Problem details =>
Report each line in the material below that contains the string "Trinity", copying the whole line; matches must have the same case.

Data under study =>
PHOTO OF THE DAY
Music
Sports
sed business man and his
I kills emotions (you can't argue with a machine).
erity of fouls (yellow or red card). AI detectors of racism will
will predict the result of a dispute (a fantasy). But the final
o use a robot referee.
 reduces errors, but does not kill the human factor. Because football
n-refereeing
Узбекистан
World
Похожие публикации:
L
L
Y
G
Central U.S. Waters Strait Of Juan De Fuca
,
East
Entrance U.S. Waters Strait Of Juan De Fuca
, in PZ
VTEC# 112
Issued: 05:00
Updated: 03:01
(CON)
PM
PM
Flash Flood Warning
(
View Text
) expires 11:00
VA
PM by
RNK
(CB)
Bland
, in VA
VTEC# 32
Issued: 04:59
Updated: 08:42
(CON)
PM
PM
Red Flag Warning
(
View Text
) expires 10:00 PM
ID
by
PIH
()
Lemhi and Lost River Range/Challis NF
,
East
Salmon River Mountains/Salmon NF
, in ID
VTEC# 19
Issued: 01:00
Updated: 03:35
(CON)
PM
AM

--

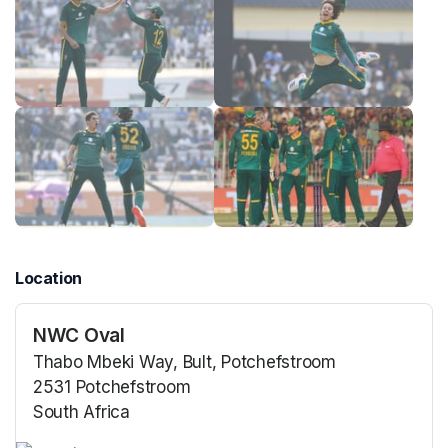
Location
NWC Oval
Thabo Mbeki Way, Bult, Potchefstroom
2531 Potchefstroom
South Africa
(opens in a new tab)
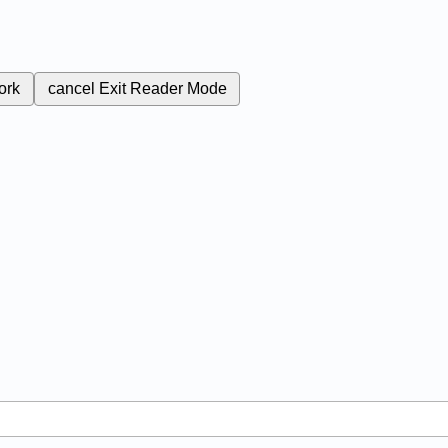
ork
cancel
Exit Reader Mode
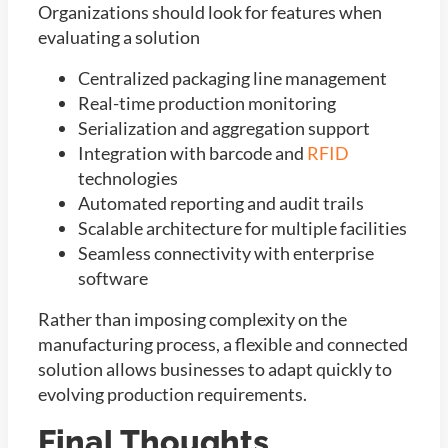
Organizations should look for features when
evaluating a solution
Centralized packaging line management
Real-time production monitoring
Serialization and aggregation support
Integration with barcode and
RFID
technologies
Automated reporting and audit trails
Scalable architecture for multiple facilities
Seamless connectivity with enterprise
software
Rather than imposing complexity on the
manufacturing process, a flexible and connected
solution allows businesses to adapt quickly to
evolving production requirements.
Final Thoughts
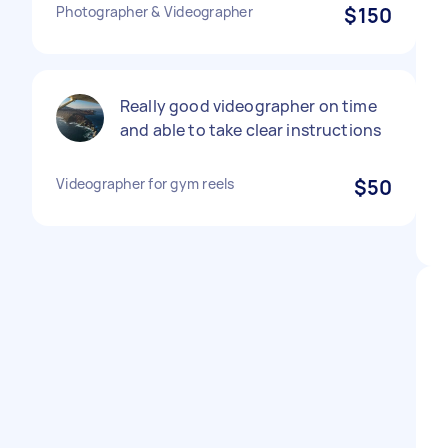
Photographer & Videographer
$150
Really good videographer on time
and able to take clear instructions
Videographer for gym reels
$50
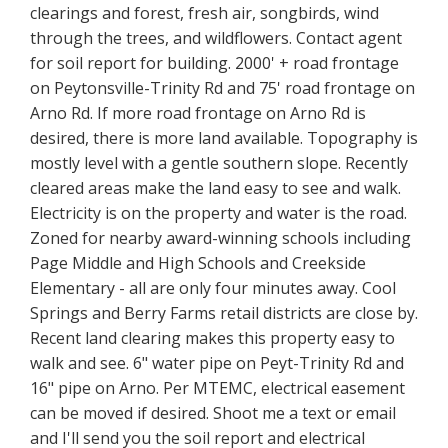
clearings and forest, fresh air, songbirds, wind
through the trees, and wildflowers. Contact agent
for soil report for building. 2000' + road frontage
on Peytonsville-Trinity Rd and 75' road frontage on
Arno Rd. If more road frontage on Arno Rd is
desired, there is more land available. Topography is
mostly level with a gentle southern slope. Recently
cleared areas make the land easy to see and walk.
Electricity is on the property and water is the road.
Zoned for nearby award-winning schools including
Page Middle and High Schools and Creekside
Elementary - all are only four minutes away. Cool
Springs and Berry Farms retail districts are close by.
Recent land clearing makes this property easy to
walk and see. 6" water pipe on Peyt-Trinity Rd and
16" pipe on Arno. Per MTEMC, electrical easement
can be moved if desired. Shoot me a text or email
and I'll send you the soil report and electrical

Response to this exercise =>
on Peytonsville-Trinity Rd and 75' road frontage on
walk and see. 6" water pipe on Peyt-Trinity Rd and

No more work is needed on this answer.